De zorgsector ontmoedigt nul-urencontracten omdat deze arbeidsvorm de medewerkers te weinig garanties geeft en de verwachting is dat andere branches dit voorbeeld zullen volgen.

3.2.1.3 De uitzendovereenkomst

Volgens art 7:690 BW is een uitzendovereenkomst een arbeidsovereenkomst waarbij de werknemer door een werkgever (in dit geval een uitzendbureau) ter beschikking wordt gesteld aan een derde, de inlener, om op basis van een door de inlener aan de werkgever verstrekte opdracht arbeid te verrichten onder toezicht en leiding van de inlener.

Hier is sprake van een arbeidsovereenkomst tussen het uitzendbureau en de uitzendkracht maar ook van een opdrachtovereenkomst tussen het uitzendbureau en de inlener. Tussen de uitzendkracht en de inlener bestaat formeel geen overeenkomst. De uitzendkracht valt onder de uitzend-cao. De vrijheid die de inlener heeft om op te zeggen wordt bepaald door het contract tussen de inlener en het uitzendbureau. Groot voordeel voor de inlener is verder dat deze geen kosten heeft voor werving en selectie, loondoorbetaling bij ziekte, loonadministratie of ontslagvergoedingen, de inlener wordt juridisch immers niet gezien als werkgever.

(24)

24

Het uurtarief dat een uitzendbureau in rekening brengt is hoger dan het uurloon dat zonder tussenkomst van het uitzendbureau betaald zou moeten worden. Ook de fiscus ziet de inlener niet als werkgever, er hoeven door de inlener dus geen loonbelasting en premies te worden afgedragen voor de uitzendkracht tenzij het uitzendbureau in gebreke blijft.

Dit heet de inlenersaansprakelijkheid (van Amelsfoort en Cordang, 2009). Het uitzendbureau zal wel omzetbelasting aan de inlener in rekening brengen, in de meeste gevallen zal de inlener dit zelf in mindering kunnen brengen om zijn eigen omzetbelasting. De inlener dient de gezondheid en veiligheid van de uitzendkracht te borgen, de Arbowet ziet de inlener namelijk wél als werkgever van de uitzendkracht.

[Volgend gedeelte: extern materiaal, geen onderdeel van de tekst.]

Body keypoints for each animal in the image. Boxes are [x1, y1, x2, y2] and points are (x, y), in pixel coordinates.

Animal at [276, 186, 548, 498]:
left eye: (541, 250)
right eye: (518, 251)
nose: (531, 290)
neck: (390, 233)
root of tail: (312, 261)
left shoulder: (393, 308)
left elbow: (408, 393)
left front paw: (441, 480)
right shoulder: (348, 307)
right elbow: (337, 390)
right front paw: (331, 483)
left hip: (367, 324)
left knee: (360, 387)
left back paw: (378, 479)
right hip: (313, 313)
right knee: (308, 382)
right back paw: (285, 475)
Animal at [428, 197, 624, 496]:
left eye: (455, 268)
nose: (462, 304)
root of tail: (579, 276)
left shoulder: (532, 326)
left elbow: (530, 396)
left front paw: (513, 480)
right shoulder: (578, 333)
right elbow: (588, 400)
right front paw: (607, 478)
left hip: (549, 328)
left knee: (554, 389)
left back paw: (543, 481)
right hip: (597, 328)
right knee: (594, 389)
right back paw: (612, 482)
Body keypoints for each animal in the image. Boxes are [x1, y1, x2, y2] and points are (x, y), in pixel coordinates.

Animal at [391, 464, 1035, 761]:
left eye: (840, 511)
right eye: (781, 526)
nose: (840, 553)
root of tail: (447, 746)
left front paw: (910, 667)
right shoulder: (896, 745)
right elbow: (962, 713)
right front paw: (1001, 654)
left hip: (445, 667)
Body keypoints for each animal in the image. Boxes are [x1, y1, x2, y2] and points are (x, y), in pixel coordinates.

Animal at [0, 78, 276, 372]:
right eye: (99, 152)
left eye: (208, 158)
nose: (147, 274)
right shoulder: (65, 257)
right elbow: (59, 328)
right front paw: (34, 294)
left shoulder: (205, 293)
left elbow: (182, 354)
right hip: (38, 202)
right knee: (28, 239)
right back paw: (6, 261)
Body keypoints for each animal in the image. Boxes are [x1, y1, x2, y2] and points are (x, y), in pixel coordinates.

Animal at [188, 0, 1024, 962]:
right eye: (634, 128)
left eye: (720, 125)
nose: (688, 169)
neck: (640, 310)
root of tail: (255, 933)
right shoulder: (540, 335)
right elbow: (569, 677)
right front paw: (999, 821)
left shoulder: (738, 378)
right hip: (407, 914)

Een variant op de uitzendovereenkomst is payrolling. Dit begrip is niet heel duidelijk omlijnd maar in de meeste gevallen zorgt de inlener zelf voor werving en selectie om de medewerker vervolgens in dienst te stellen bij het payroll-bedrijf, vaak een onderdeel van een uitzendbureau.

De medewerker valt onder de payroll-cao, deze geeft de medewerker een iets betere rechtpositie dan de uitzend-cao. Payrolling geeft de inlener iets minder flexibiliteit dan een uitzendovereenkomst. Bij payrolling komt doorgaans een wat duurzamere relatie tot stand waarbij de medewerker langdurig bij dezelfde inlener aan het werk blijft.

3.2.1.4 Detachering

De term detachering wordt vaak ten onrechte verward met uitzending en payrolling. De correcte definitie van detachering is het tijdelijk uitlenen van een medewerker door een ondernemer, de werkgever, aan een andere ondernemer. Het gezag kán maar hoeft niet te worden overgedragen (van Amelsfoort & Cordang, 2009).

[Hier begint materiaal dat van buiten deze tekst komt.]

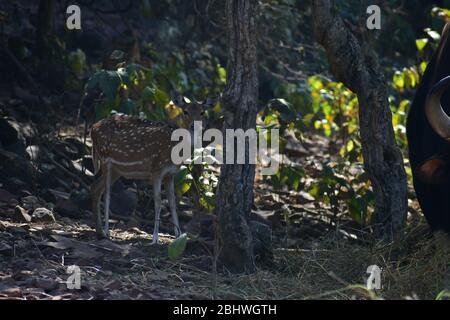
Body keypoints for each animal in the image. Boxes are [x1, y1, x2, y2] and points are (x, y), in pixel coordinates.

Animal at [90, 94, 217, 241]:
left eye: (202, 112)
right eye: (185, 111)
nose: (194, 126)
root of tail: (92, 128)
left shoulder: (170, 174)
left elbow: (172, 203)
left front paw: (178, 234)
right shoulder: (156, 169)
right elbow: (158, 202)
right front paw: (155, 238)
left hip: (118, 169)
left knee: (96, 188)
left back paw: (99, 231)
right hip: (105, 158)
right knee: (107, 194)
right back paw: (106, 231)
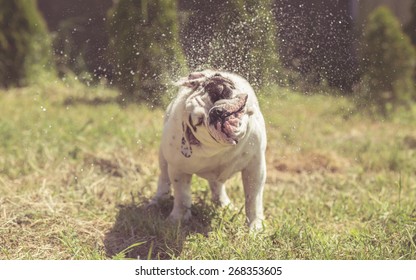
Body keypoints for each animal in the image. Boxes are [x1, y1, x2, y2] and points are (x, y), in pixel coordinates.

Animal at [150, 70, 266, 230]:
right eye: (198, 121)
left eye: (221, 92)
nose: (216, 112)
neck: (221, 148)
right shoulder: (178, 170)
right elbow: (182, 196)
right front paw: (177, 219)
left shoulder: (254, 167)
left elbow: (252, 199)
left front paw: (255, 226)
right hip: (163, 158)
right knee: (164, 178)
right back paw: (158, 200)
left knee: (217, 185)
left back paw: (224, 204)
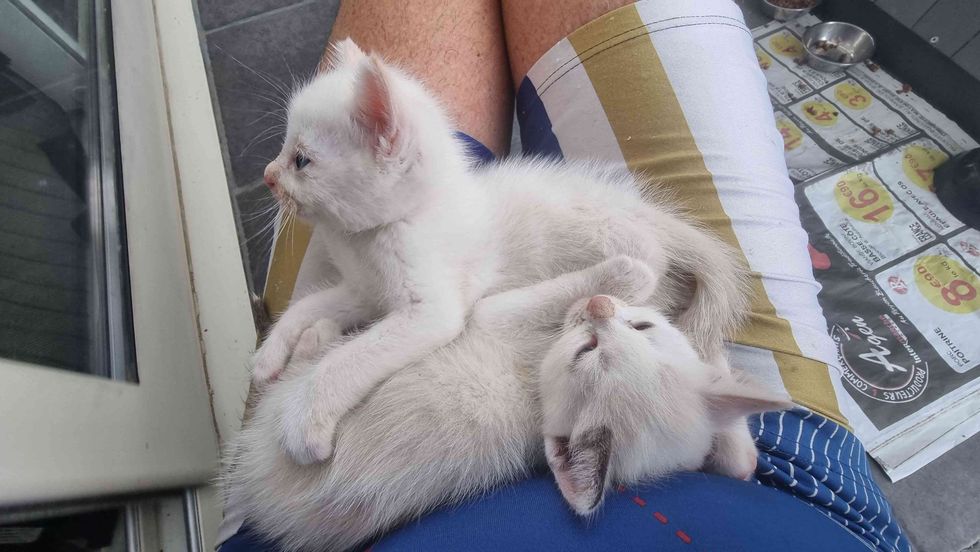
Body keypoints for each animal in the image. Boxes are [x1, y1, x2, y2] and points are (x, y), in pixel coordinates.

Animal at [225, 257, 791, 552]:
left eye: (586, 351)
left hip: (276, 411)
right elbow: (732, 446)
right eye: (642, 326)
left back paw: (309, 339)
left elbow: (502, 305)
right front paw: (735, 410)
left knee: (291, 374)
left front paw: (626, 272)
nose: (598, 305)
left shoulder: (493, 319)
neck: (534, 387)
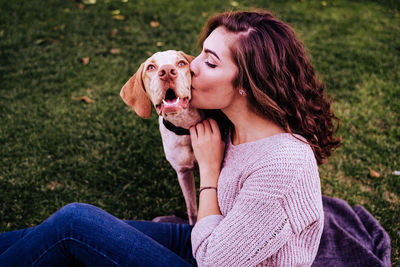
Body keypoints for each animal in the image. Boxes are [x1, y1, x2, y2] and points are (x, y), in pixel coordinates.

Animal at [120, 50, 203, 226]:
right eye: (151, 67)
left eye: (181, 63)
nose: (166, 72)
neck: (186, 128)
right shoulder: (183, 172)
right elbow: (192, 209)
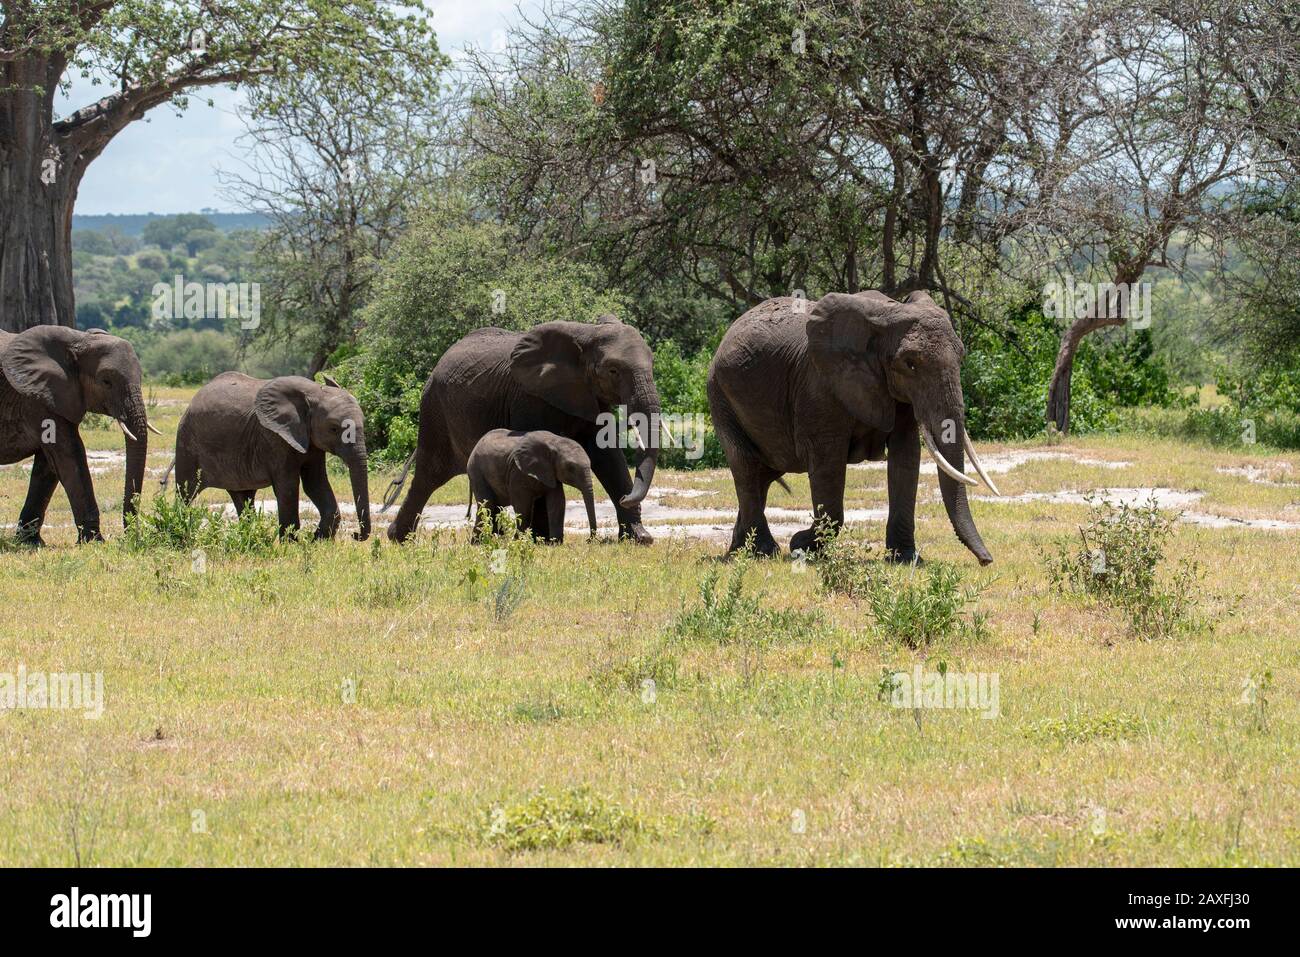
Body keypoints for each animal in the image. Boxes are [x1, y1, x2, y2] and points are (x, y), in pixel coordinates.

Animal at [0, 325, 157, 540]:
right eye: (106, 381)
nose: (127, 538)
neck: (79, 339)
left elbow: (49, 463)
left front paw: (30, 541)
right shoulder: (38, 398)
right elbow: (69, 454)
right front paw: (95, 541)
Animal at [165, 371, 371, 538]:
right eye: (334, 428)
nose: (355, 535)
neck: (314, 393)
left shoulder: (311, 441)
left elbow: (315, 483)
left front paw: (317, 540)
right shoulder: (274, 437)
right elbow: (288, 486)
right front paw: (291, 545)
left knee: (243, 497)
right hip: (186, 442)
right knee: (186, 492)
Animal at [467, 429, 598, 540]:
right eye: (571, 468)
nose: (588, 540)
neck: (554, 442)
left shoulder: (551, 472)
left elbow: (557, 503)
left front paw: (555, 543)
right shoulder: (518, 471)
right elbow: (523, 506)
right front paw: (519, 541)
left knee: (495, 507)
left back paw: (495, 539)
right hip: (476, 471)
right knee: (488, 504)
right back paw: (478, 542)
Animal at [707, 287, 998, 564]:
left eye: (961, 356)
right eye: (910, 363)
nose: (986, 560)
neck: (887, 314)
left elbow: (906, 457)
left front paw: (905, 559)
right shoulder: (819, 386)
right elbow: (828, 462)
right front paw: (802, 546)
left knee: (763, 474)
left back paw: (740, 550)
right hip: (720, 396)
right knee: (746, 466)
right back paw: (764, 552)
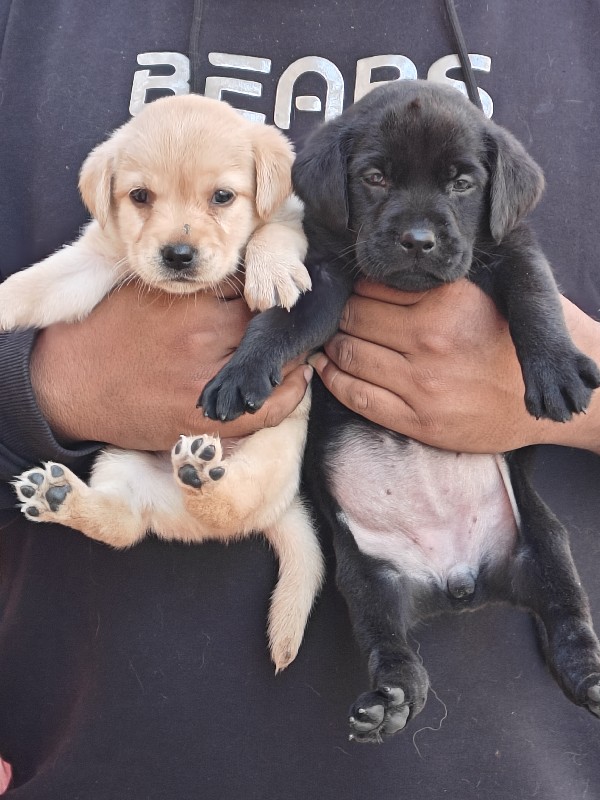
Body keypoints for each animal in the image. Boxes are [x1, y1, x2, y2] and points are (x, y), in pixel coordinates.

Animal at [1, 94, 324, 672]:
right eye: (140, 197)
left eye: (223, 196)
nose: (178, 254)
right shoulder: (95, 258)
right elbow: (32, 284)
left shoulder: (292, 214)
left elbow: (273, 232)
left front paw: (273, 271)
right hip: (120, 460)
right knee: (124, 524)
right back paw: (63, 497)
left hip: (271, 454)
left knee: (230, 503)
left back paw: (203, 473)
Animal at [200, 81, 600, 744]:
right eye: (376, 177)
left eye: (462, 183)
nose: (418, 240)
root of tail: (460, 582)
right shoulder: (325, 271)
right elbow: (281, 321)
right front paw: (240, 371)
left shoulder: (512, 246)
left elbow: (534, 296)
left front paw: (555, 369)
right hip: (367, 576)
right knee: (389, 643)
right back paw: (390, 699)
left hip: (544, 543)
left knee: (568, 612)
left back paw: (589, 676)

Net als bij uitzending is er sprake van een driepartijenrelatie tussen werkgever(detacheerder), medewerker en opdrachtgever (inlener). Het verschil is echter dat toezicht en leiding bij de detacheerder blijven berusten. Het detacheren van een medewerker is een niet-beroepsmatige activiteit van de detacheerder. Detachering dient doorgaans om een tijdelijk personeelstekort bij het ene bedrijf in te vullen met een personeelsoverschot van een ander bedrijf.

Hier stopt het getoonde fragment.